> **JOB**: Taking the listing below, restate word for word each line from the line with "квартал 2018 –" to the line with "продолжили падать. По", ends included, and stop there.

> **DATASET**:
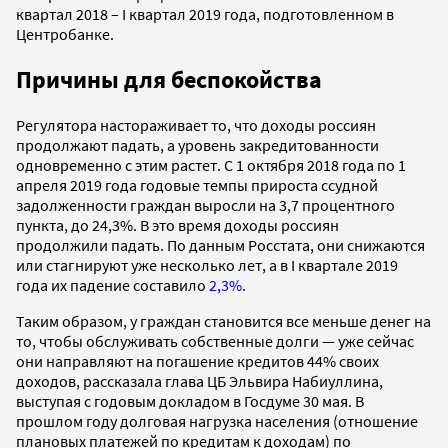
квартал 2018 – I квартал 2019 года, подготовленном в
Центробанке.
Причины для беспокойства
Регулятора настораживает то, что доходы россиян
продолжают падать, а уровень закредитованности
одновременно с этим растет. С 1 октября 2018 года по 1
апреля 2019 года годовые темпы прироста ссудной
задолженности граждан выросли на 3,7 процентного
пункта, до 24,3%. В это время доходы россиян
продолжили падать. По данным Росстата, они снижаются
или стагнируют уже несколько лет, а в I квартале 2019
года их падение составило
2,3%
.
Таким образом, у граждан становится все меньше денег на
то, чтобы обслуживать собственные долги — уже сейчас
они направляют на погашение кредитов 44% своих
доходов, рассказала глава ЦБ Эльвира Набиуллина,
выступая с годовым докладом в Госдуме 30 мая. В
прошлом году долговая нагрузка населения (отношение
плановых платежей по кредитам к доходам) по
==
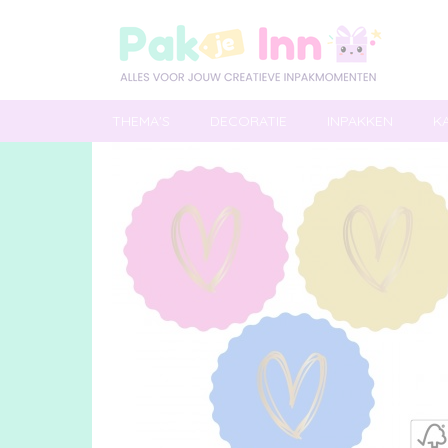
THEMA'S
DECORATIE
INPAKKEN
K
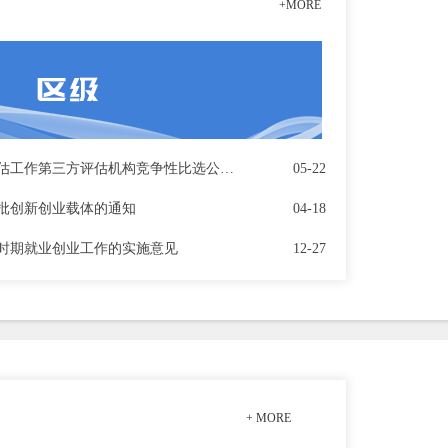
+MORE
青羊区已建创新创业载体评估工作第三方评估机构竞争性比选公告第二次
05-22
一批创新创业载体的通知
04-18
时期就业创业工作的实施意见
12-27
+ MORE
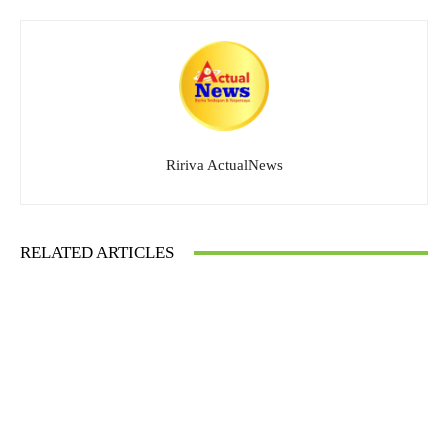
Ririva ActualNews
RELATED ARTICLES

> **THE ANSWER**:
квартал 2018 – I квартал 2019 года, подготовленном в
Центробанке.
Причины для беспокойства
Регулятора настораживает то, что доходы россиян
продолжают падать, а уровень закредитованности
одновременно с этим растет. С 1 октября 2018 года по 1
апреля 2019 года годовые темпы прироста ссудной
задолженности граждан выросли на 3,7 процентного
пункта, до 24,3%. В это время доходы россиян
продолжили падать. По данным Росстата, они снижаются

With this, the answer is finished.